Senate debates

Monday, 9 February 2015

Matters of Public Importance

Abbott Government

5:40 pm

Photo of Zed SeseljaZed Seselja (ACT, Liberal Party) Share this | Hansard source

In comparison to you lot we bring civility to a new level. We all remember what Wayne Swan said about Kevin Rudd. This, of course, is a leader who you put back into the prime ministership after you had gotten rid of him. You all knew how dysfunctional he was. Wayne Swan said:

… for too long, Kevin Rudd has been putting his own self-interest ahead of the interests of the broader labour movement and the country as a whole, and that needs to stop.

The Party has given Kevin Rudd all the opportunities in the world and he wasted them with his dysfunctional decision making and his deeply demeaning attitude towards other people including our caucus colleagues.

He sought to tear down the 2010 campaign, deliberately risking an Abbott Prime Ministership, and now he undermines the Government at every turn.

He was the Party's biggest beneficiary then its biggest critic; but never a loyal or selfless example of its values and objectives.

For the interests of the labour movement and of working people, there is too much at stake in our economy and in the political debate for the interests of the labour movement and working people to be damaged by somebody who does not hold any Labor values.

This is what Wayne Swan thought of Kevin Rudd. This is the guy that those opposite put back into leadership after all of those years of dysfunction.

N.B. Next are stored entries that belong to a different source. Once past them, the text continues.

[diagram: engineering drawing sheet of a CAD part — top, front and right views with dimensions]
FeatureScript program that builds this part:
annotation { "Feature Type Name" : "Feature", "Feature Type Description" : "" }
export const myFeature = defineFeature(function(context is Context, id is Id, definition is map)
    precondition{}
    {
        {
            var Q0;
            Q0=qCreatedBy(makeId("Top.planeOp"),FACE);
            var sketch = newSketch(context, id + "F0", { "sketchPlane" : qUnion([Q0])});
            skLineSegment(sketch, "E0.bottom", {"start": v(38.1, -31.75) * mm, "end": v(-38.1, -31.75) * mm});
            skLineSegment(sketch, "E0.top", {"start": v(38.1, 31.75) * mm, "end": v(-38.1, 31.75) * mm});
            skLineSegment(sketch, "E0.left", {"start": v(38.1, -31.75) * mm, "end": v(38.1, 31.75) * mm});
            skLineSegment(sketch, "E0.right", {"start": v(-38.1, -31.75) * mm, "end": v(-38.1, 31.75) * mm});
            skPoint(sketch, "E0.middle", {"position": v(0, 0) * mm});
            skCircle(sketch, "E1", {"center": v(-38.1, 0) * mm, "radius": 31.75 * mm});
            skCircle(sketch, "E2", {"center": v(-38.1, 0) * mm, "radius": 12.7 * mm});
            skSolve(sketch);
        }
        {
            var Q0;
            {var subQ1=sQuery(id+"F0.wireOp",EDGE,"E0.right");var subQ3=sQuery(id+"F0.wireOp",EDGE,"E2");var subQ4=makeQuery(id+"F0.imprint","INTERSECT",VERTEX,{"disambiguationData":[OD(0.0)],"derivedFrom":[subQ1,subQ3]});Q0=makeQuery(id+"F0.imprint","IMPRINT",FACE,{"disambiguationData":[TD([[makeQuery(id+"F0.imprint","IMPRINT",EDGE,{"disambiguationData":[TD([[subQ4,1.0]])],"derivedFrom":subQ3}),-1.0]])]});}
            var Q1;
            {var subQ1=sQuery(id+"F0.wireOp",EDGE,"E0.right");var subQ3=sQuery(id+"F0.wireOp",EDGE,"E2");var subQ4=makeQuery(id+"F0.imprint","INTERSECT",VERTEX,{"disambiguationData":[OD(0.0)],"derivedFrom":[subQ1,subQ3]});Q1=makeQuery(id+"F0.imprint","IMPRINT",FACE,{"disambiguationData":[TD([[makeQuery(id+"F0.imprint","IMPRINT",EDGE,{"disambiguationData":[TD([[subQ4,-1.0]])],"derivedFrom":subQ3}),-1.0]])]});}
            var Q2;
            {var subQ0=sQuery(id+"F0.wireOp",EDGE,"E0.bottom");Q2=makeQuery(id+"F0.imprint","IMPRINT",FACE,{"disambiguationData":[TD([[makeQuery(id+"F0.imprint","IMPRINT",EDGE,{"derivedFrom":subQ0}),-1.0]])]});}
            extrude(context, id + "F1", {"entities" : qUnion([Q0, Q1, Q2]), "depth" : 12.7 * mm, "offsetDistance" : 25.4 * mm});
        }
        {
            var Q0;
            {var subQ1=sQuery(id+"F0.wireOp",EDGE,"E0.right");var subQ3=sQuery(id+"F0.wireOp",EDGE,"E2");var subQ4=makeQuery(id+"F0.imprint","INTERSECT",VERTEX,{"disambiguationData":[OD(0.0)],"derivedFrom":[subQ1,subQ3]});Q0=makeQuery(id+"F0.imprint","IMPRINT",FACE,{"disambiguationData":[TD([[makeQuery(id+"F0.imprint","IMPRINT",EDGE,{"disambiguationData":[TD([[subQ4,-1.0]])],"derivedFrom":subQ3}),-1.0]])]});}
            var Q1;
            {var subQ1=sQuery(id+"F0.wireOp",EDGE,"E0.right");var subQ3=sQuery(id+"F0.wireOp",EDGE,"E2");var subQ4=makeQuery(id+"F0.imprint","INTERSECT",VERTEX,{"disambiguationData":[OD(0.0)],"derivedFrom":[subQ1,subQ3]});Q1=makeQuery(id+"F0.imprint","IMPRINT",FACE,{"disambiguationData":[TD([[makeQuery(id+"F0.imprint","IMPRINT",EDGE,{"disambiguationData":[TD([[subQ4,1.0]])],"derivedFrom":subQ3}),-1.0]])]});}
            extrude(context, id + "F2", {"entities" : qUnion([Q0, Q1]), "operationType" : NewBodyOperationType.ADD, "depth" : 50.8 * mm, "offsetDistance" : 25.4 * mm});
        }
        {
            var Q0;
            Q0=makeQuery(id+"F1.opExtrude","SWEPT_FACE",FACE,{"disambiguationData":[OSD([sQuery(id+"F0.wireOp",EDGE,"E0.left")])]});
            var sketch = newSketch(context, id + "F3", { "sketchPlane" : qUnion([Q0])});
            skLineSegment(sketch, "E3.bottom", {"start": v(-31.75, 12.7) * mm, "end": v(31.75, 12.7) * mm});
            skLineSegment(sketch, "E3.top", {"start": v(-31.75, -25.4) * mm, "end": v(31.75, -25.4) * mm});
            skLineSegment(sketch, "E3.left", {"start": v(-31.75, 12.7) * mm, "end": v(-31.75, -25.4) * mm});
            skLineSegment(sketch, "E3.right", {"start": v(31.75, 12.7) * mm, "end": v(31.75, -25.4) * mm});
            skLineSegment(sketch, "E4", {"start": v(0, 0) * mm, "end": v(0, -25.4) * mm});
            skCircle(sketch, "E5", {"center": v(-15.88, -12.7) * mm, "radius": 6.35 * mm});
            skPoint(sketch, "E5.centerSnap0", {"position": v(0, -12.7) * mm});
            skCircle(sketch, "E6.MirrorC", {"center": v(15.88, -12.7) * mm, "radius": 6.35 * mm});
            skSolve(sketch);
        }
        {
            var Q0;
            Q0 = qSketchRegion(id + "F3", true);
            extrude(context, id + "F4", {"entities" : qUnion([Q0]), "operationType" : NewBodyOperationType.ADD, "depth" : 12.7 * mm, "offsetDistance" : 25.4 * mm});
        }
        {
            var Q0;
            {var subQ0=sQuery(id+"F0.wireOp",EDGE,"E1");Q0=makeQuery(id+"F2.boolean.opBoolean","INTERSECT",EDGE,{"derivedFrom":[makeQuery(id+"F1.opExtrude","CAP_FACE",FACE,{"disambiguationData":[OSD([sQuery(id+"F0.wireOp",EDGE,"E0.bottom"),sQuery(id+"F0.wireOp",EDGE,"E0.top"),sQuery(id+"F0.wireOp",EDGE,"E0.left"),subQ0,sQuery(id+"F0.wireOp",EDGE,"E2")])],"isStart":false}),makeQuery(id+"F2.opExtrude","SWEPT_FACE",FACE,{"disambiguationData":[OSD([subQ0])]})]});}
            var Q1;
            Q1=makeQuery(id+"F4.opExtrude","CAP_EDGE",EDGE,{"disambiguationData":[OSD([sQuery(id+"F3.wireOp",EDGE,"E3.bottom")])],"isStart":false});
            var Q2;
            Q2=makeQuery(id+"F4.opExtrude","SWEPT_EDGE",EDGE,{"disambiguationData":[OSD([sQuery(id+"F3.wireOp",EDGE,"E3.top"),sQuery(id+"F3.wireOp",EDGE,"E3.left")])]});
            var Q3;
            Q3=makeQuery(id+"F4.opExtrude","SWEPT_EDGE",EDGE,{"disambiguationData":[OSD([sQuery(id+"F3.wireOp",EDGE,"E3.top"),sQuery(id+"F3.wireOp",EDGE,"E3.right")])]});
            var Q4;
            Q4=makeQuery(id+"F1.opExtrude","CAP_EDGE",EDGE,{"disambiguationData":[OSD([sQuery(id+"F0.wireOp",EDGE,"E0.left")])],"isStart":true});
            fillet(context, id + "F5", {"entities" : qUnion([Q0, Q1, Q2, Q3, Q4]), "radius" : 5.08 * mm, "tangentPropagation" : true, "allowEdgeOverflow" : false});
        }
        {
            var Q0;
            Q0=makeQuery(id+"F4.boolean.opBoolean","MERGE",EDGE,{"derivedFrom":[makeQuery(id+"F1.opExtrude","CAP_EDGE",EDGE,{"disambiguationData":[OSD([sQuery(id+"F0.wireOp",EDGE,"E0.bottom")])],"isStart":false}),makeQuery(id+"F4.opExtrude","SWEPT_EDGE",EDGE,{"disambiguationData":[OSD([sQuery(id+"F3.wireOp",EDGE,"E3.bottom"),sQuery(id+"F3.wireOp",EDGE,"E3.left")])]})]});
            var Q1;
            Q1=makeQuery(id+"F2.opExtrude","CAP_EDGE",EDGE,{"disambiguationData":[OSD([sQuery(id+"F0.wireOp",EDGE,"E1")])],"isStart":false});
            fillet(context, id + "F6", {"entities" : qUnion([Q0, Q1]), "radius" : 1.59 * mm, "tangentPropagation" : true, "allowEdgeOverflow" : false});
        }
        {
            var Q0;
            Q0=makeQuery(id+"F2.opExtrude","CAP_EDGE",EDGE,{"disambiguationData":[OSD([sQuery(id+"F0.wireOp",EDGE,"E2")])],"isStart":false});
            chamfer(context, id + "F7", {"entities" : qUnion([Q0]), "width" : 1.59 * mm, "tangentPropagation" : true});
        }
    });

We know that all the players have admitted what they thought of him. We saw on 29 June 2014 the headline "Julia Gillard admits political war with Kevin Rudd was 'all about ego'". Then there was the article with the great line from the Leader of the Opposition in the Senate which said:

Senior Minister Penny Wong came to her in tears. She, too, was abandoning Gillard. Why? “It’s the South Australian seats,’’ Wong replies.

“I knew then that I’d lost it,’’ Gillard said.

Then there was 'Bill Shorten: The man who knifed two prime ministers'. That article said:

Mr Shorten did not believe he had been dishonest in telling the media over the past two weeks he was still supporting Ms Gillard.

"As I was going through the process of thinking what to do, do you think it is my job to be a public worrywart? That just destabilises the situation," he said.

"Up until the spill ... I was going to support the prime minister."

Of course, that was until he did not.

Then we had the Gillard article titled "She says: 'Why I had to knife Kevin Rudd'". Then we had Nicola Roxon's classic line in another article. It said:

She acknowledged that removing Mr Rudd from The Lodge in 2010 was "an act of political bastardry" but she said it was only possible "because Kevin had been such a bastard himself".

That is what we have left behind.

Let's be clear: all governments face their challenges. You can react to it in that way, as the Labor Party did, or you can react to it in a far more sensible way. That is what we in the coalition are going to do. We are going to get on with building on our achievements. Getting rid of the carbon tax, stopping the boats and the deaths at sea, securing our borders, conducting free trade agreements, hundreds of millions of dollars of environmental approvals, removing red tape all over the place—these are the achievements that we need to continue to build on. We are not going to be lectured to by the Labor Party.